Britain faces a “lost decade” of no or low growth, Ed Miliband has warned, as he claims the Budget proves that George Osborne is now resigned to such a dismal fate.
The Labour leader said that the UK could endure a repeat of the prolonged Japanese downturn of the 1990s unless measures are taken to stimulate growth. Mr Osborne was dealt a further blow by the credit rating agency Fitch, which signalled it is likely to strip the UK of its AAA credit rating next month.
Speaking in Birmingham, Mr Miliband admitted that his party will not automatically benefit from the public losing confidence in the Coalition Government and will have to earn people’s trust at a time when many are giving up on politics. He argues that a Japan-style “lost decade” is not inevitable because there is an alternative to Mr Osborne’s economic strategy, saying that Labour’s task is to convince people that “it does not have to be this way”.
Mr Miliband, addressing the People’s Policy Forum, which gives the public, business and charities the chance to influence Labour’s programme, warned that the Budget showed Britain is in the slowest recovery for 100 years – and yet Mr Osborne offered only “more of the same”.
He claimed: “This Government is now leading Britain into that lost decade. They’re shrugging their shoulders. They have run out of ideas. They are resigned. It is One Nation Labour’s task to show people it does not have to be this way. Not promising overnight answers. Not promising that things will be easy.”
Mr Miliband, who is being urged by some Labour MPs to spell out more detailed economic policies, insists that he has already unveiled several key measures. Today insists his party can turn the tide with policies such as a “real jobs guarantee” for young people, apprenticeships for the 50 per cent who do not go to university, reforming the banks and energy market, investing in infrastructure and a 10p income tax rate.
Claiming people have lost confidence in David Cameron, the Labour leader admitted: “I know that however discredited, divided and damaging this Government is, I will not assume that their unpopularity will mean people turn to Labour. Indeed, many people will believe that the failure of this Government means they should give up on politics altogether.”
Mr Miliband pledged that a future Labour government will ensure a recovery “made by the many, not just a few at the top”. He added: “Our economy is always more successful when it works for all working people. And our country is always stronger when we can all play our part. They [the current Government] think wealth comes from a few at the top. I think wealth comes from the people who work in the supermarkets, the factories, in small businesses on your high street, doing the shifts, putting in the hours.”
Mr Miliband said: “I don’t just offer a change of management.
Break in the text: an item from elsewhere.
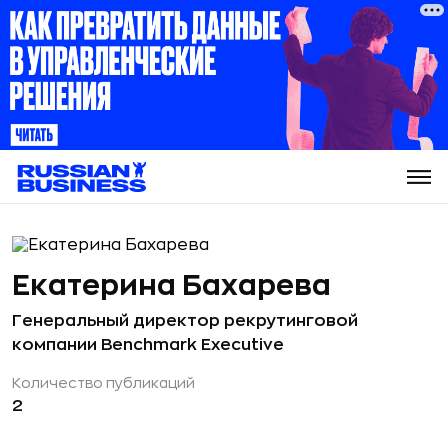
Екатерина Бахарева
Генеральный директор рекрутинговой
компании Benchmark Executive
Количество публикаций
2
I want to offer a change in the way this country is run and who it is run for.”
Insisting he has learnt from the mistakes of the Blair and Brown governments, the Labour leader said: “I have sought to understand why people left Labour. From banking regulation to immigration to Iraq, I have been clear about what we got wrong.”
A similar warning about a “lost decade” of stagnation was sounded by Vince Cable, the Liberal Democrat Business Secretary, in 2011. He said then the ingredients were in place for a “perfect storm”. This week, Mr Osborne rejected Mr Cable’s call for the Budget to include higher borrowing to fund pro-growth measures.
The rating agency Fitch last night said it was placing Britain’s top-notch rating on negative watch, citing concerns about the deterioration of the public finances revealed this week. The agency said it would complete its review of the UK’s sovereign rating by the end of April, but warned of a “heightened probability” of a downgrade.
A rival agency, Moody’s, stripped the UK of its AAA status last month, in a humiliation for Mr Osborne who had pledged to safeguard the gold-plated rating when he took office in 2010.
Warning signs: Japanese lessons
The fate of Japan in the 1990s haunts political leaders around the world. Company values and property prices soared during the previous decade as its economy boomed so strongly that it looked on course to overtake the United States.
The bubble suddenly burst in 1989, sending the Tokyo stock market into free fall and leaving the country facing an acute debt crisis.
Its economy bumped along the bottom for much of the 1990s, achieving zero or minimal growth. At the same time it had to watch the rapid expansion of the economies of regional neighbours China and South Korea.
When the “lost decade” ended, most Japanese people were poorer than at its beginning and lavish consumption on cars and consumer goods had long been abandoned.
More than 20 years on, the after-shocks linger. Interest rates remain at rock bottom, economic growth modest and the stock market value half of its peak.